In contrast, Ostedgaard et al. have developed a shortened CFTR transgene (CFTR-ΔR) in which biosynthesis, localization, and Cl− channel function of this CFTR-ΔR protein were demonstrated to be the same as wild-type CFTR in airway epithelia. Ostedgaard et al., 2002, Proc. Natl. Acad. Sci. USA 99:3093-3098. In these studies, however, an adenoviral vector, which has a much greater packaging capacity than AAV-based vectors, was employed to transfer the DNA sequence encoding the CFTR-ΔR into the airway epithelial cells.
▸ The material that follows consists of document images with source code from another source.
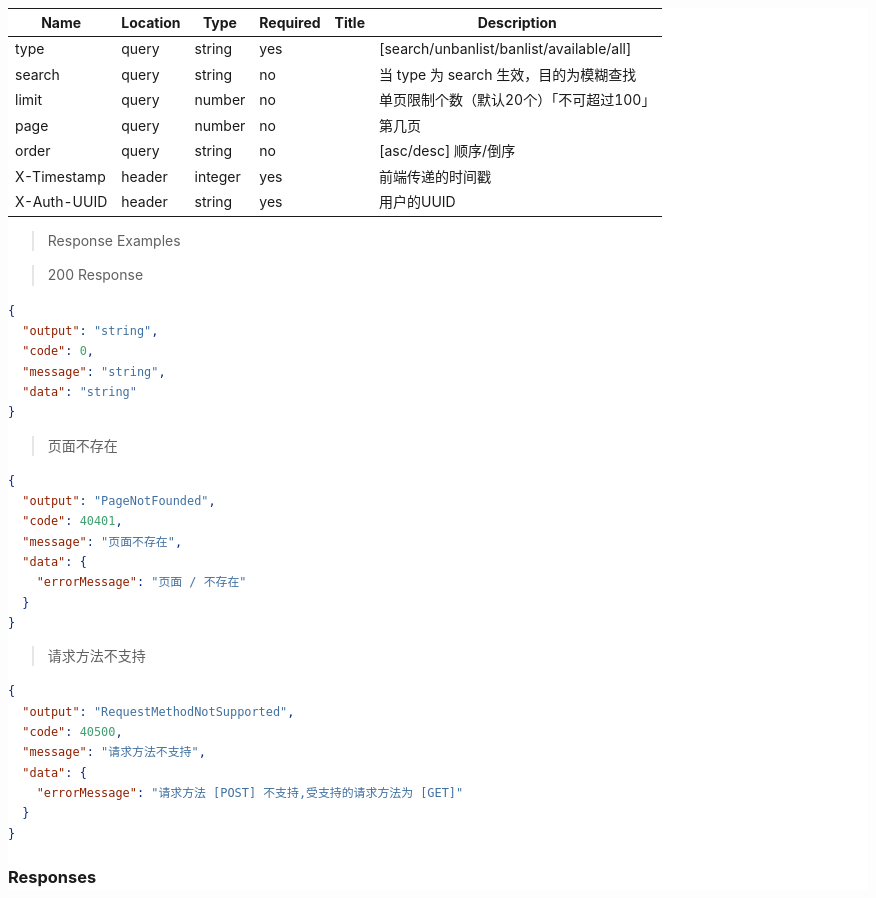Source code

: |Name|Location|Type|Required|Title|Description|
|---|---|---|---|---|---|
|type|query|string| yes ||[search/unbanlist/banlist/available/all]|
|search|query|string| no ||当 type 为 search 生效，目的为模糊查找|
|limit|query|number| no ||单页限制个数（默认20个）「不可超过100」|
|page|query|number| no ||第几页|
|order|query|string| no ||[asc/desc] 顺序/倒序|
|X-Timestamp|header|integer| yes ||前端传递的时间戳|
|X-Auth-UUID|header|string| yes ||用户的UUID|

> Response Examples

> 200 Response

```json
{
  "output": "string",
  "code": 0,
  "message": "string",
  "data": "string"
}
```

> 页面不存在

```json
{
  "output": "PageNotFounded",
  "code": 40401,
  "message": "页面不存在",
  "data": {
    "errorMessage": "页面 / 不存在"
  }
}
```

> 请求方法不支持

```json
{
  "output": "RequestMethodNotSupported",
  "code": 40500,
  "message": "请求方法不支持",
  "data": {
    "errorMessage": "请求方法 [POST] 不支持,受支持的请求方法为 [GET]"
  }
}
```

### Responses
Incorporation of the same CFTR-ΔR expression cassette employed by Ostedgaard et al. into an AAV vector would still impose some packaging limitations. Thus, some truncation of the promoter sequence would still be necessary to achieve efficient rescue of this expression cassette in AAV vectors.
The cytomegalovirus immediate early (CMVie) enhancer-promoter is one of the most widely-employed promoters in gene transfer vectors. See Stinski, 1999, In Gene Expression Systems: Using Nature for the Art of Expression. Academic Press, New York. 1999. pp. 211-233. The CMVie enhancer-promoter directs expression in many different cell types, generates higher levels of expression than most other enhancer-promoters, and functions in many viral and non-viral vectors. For example, in the airway epithelial lines ELM and CFT1, the CMVie enhancer-promoter generated much greater expression of a reporter gene than promoters of a housekeeping gene (ubiquitin B), a cytokine gene (interleukin 8), a signaling ligand gene (nitric oxide synthase; NOS), the tissue-specific genes MUC1, CC10 and SPC, or another viral promoter (adenovirus E1a). Yew et al., 1997, Human Gene Therapy 8:575-584. Importantly, this relative expression pattern also was observed in vivo in mouse lung, and CMVie enhancer-promoter drives CFTR expression and corrects the CF Cl− transport defect in cultured airway cell lines (JME/CF15) and primary cultures of differentiated airway epithelia. See Ostedgaard et al, 2002, Proc. Natl. Acad. Sci. USA 99:3093-3098; Jiang et al., 1996, Am. J. Physiol. 271:L527-L537. Forms of the CMVie enhancer truncated at nt −348 or nt −222 were observed to retain some activity. Stinski and Roehr, 1985, J. Virol. 55:431-441.